(Saved data entries)
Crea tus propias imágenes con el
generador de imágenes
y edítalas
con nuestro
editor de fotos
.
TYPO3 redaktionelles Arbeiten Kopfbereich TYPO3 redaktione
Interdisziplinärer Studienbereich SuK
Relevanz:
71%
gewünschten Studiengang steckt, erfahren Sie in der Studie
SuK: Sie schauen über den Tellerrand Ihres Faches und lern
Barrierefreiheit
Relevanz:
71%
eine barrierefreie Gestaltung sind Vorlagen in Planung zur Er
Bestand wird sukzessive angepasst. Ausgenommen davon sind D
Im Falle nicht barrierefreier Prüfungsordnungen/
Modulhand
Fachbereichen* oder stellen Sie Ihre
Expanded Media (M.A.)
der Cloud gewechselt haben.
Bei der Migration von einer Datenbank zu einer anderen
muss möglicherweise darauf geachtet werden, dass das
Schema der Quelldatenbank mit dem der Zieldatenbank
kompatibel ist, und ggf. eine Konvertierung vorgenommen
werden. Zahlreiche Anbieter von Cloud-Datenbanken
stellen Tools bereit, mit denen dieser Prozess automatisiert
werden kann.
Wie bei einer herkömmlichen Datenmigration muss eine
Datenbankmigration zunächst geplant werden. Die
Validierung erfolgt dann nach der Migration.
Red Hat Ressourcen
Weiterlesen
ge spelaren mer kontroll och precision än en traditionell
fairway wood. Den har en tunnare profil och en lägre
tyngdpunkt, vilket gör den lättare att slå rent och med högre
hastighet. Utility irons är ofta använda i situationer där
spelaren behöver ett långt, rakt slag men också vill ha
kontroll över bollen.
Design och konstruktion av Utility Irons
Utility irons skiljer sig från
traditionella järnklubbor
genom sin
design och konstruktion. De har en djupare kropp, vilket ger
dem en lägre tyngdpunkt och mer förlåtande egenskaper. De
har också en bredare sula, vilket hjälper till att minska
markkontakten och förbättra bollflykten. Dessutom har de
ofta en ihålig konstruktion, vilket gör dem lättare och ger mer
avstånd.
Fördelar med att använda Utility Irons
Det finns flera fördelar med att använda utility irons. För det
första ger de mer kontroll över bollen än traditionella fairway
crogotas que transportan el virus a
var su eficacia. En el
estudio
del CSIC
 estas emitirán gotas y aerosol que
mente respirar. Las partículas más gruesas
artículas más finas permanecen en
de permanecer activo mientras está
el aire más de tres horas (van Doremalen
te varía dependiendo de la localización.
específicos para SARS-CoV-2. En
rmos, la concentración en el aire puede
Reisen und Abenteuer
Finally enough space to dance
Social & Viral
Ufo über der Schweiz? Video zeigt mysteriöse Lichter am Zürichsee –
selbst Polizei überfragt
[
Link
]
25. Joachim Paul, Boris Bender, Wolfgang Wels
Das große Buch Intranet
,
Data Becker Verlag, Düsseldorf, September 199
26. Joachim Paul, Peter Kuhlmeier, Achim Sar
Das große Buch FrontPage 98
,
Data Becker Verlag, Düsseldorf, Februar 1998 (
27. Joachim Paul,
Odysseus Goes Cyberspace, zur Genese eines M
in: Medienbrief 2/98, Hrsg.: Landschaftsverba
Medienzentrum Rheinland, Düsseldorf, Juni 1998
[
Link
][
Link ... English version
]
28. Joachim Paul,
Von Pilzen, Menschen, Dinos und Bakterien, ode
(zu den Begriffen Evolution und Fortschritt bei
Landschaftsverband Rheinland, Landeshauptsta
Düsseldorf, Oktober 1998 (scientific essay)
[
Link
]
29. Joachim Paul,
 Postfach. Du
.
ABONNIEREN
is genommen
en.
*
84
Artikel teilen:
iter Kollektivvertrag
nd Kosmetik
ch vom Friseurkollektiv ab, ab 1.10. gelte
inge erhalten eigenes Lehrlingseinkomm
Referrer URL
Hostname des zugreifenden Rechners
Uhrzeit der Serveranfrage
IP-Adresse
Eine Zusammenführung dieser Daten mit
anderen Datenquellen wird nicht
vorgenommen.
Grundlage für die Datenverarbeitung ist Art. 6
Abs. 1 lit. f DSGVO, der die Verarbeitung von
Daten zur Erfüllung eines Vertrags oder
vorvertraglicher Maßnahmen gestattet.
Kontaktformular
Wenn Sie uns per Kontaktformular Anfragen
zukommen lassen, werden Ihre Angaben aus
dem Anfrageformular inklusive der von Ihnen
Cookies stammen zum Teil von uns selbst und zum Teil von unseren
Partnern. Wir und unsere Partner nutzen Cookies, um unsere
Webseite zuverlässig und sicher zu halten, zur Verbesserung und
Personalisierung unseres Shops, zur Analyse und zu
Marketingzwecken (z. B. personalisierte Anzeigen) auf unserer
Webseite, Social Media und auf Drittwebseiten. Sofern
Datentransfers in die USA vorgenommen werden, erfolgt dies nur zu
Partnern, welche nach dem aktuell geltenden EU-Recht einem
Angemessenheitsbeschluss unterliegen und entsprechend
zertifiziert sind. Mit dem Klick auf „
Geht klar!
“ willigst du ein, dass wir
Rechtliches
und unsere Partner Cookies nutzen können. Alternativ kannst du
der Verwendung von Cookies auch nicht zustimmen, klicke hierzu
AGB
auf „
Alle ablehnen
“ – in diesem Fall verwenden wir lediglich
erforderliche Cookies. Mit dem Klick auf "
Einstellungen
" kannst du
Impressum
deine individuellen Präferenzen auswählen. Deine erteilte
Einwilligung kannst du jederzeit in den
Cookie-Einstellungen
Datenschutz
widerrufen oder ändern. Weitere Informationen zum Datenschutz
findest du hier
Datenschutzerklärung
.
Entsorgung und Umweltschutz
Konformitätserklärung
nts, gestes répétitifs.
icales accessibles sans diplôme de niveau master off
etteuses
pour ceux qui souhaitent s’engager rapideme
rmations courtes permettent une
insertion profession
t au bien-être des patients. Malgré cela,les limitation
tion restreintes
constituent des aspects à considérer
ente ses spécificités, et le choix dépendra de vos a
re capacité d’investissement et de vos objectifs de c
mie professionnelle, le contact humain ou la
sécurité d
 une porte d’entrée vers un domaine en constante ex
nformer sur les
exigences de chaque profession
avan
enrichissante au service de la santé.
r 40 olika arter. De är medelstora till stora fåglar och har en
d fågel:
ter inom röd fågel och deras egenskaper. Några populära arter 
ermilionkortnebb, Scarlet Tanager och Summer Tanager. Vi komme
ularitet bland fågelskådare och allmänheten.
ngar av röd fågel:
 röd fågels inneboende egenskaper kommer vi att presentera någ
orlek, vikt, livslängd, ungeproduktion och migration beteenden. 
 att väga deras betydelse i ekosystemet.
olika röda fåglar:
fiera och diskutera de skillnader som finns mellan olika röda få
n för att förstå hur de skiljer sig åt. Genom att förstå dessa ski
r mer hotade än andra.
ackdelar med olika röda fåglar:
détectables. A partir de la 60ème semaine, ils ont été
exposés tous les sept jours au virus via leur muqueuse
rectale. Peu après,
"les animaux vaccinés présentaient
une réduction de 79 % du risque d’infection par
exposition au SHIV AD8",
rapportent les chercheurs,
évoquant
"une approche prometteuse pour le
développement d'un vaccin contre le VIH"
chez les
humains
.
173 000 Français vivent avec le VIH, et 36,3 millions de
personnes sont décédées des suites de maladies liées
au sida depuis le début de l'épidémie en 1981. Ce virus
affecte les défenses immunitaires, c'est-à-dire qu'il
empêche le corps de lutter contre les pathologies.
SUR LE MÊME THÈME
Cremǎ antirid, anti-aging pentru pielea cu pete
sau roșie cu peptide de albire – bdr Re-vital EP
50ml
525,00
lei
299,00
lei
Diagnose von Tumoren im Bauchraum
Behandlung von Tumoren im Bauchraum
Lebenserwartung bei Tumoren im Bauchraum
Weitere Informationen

(Task instructions) Each line above from the one with "zukommen lassen, werden Ihre Angaben aus" up to and including the one with "deine individuellen Präferenzen" must be set down exactly, and no line outside that span may appear.

(Result below)
zukommen lassen, werden Ihre Angaben aus
dem Anfrageformular inklusive der von Ihnen
Cookies stammen zum Teil von uns selbst und zum Teil von unseren
Partnern. Wir und unsere Partner nutzen Cookies, um unsere
Webseite zuverlässig und sicher zu halten, zur Verbesserung und
Personalisierung unseres Shops, zur Analyse und zu
Marketingzwecken (z. B. personalisierte Anzeigen) auf unserer
Webseite, Social Media und auf Drittwebseiten. Sofern
Datentransfers in die USA vorgenommen werden, erfolgt dies nur zu
Partnern, welche nach dem aktuell geltenden EU-Recht einem
Angemessenheitsbeschluss unterliegen und entsprechend
zertifiziert sind. Mit dem Klick auf „
Geht klar!
“ willigst du ein, dass wir
Rechtliches
und unsere Partner Cookies nutzen können. Alternativ kannst du
der Verwendung von Cookies auch nicht zustimmen, klicke hierzu
AGB
auf „
Alle ablehnen
“ – in diesem Fall verwenden wir lediglich
erforderliche Cookies. Mit dem Klick auf "
Einstellungen
" kannst du
Impressum
deine individuellen Präferenzen auswählen. Deine erteilte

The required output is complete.